Griffin’s views, it is argued, are beyond the pale. It was wrong to give him the oxygen of publicity and, through his presence on Question Time, tacitly to accept his party as a legitimate element in mainstream political discourse. But he was there, and, given that he was, it should have been ridiculously easy to demonstrate how repulsive his party is.
It should have been enough to confront him with past comments that have been recorded in a manner that makes them undeniable. It should have been enough to examine his party’s stated policies and its ludicrous elevation of an indigenous ethnicity in an island that has assimilated waves of immigrants for centuries.
It should have been laughably straightforward for the panellists to debate with and destroy Griffin’s arguments. Instead, inflated by their outrage, the other speakers repeatedly interrupted, spoke over and cut short the BNP leader. They could have given him all the rope he needed to hang himself. By treating him as a pariah not even granted the liberty of finishing many of his sentences, never mind a particular proposition he was beginning to elaborate, they showed precisely the disregard for others and their views that they condemn in Griffin’s party.

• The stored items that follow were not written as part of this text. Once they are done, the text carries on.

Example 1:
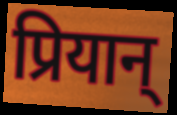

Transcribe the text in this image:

प्रियान्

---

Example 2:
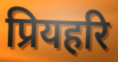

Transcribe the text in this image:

प्रियहरि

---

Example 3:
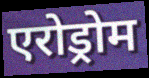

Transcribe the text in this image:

एरोड्रोम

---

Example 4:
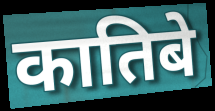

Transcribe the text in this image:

कातिबे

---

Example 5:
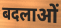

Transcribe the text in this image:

बदलाओं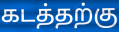
கடத்தற்கு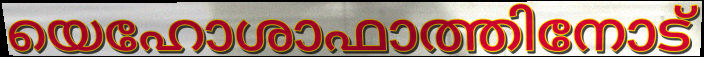
യെഹോശാഫാത്തിനോട്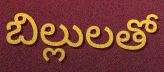
బిల్లులతోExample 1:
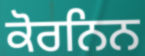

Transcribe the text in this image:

ਕੋਰਨਿਨ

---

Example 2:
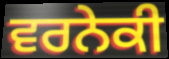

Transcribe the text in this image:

ਵਰਨੇਕੀ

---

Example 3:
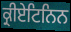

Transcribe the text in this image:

ਕ੍ਰੀਏਟਿਨਿਨ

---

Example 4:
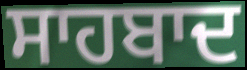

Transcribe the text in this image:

ਸਾਹਬਾਦ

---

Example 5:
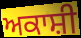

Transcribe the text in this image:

ਅਕਾਸ਼ੀ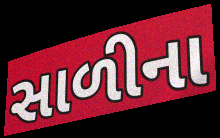
સાળીના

Nearly one million people voted for the BNP in the Euro-elections. Whatever one thinks of their party’s platform, they have a right to be heard. Some parties cannot be more “legal” than others. That is a consequence of living in a democracy and it is part of cherishing the right to free speech. You persuade such people that they are wrong by discussion of what they say; and that means exactly what they say, not what it can be distorted into sounding like (the BNP’s appropriation of Churchill was thus a weak example for its opponents to concentrate on, because so many of his statements and beliefs would be seen as racist and imperialist by the standards of our time).
In debate you extend every courtesy to the BNP that they might possibly curtail if they were in power. You merely rest on the force of your argument. And you do all this because you are confident in the superiority of your position, and that morality and good sense are all that is needed to show how odious Griffin’s band of fascists actually are, however slick and more media-savvy they may seem compared to their predecessors.

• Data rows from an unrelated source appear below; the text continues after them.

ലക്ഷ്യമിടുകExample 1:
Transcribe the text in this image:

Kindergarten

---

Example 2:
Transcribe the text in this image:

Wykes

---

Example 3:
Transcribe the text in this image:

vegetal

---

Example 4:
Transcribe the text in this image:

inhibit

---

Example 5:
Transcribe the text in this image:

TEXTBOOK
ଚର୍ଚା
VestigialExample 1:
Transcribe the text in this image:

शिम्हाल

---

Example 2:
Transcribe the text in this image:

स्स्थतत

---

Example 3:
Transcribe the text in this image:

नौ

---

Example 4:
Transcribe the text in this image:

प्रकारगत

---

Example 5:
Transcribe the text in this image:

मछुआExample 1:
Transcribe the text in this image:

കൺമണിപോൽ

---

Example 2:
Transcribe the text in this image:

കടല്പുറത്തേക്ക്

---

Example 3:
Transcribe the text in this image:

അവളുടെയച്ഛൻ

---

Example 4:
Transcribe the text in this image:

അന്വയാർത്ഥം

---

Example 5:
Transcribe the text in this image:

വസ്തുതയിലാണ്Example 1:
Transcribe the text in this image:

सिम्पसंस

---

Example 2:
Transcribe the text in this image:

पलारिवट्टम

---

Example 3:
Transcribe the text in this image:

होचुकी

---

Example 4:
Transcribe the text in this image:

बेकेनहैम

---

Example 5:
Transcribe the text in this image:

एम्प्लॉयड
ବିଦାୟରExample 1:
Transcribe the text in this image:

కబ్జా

On Question Time, however, we saw four men and women who occupy offices that convey the appearance or prospect of weighty national power and influence. And how did they show themselves to be better than this man, this outcast unfit to take part in our civilised political discourse? By using the bullying tactics so often deplored in those of Griffin’s ilk. By shouting him down. By indulging their indignation – never mind that in the process we lost the opportunity of hearing him condemn himself in his own words.
Shame on them, I say. If BNP support increases as a result of Griffin’s appearance, they should reflect on the fact that it was they, not the BBC, that disgraced themselves on Thursday night.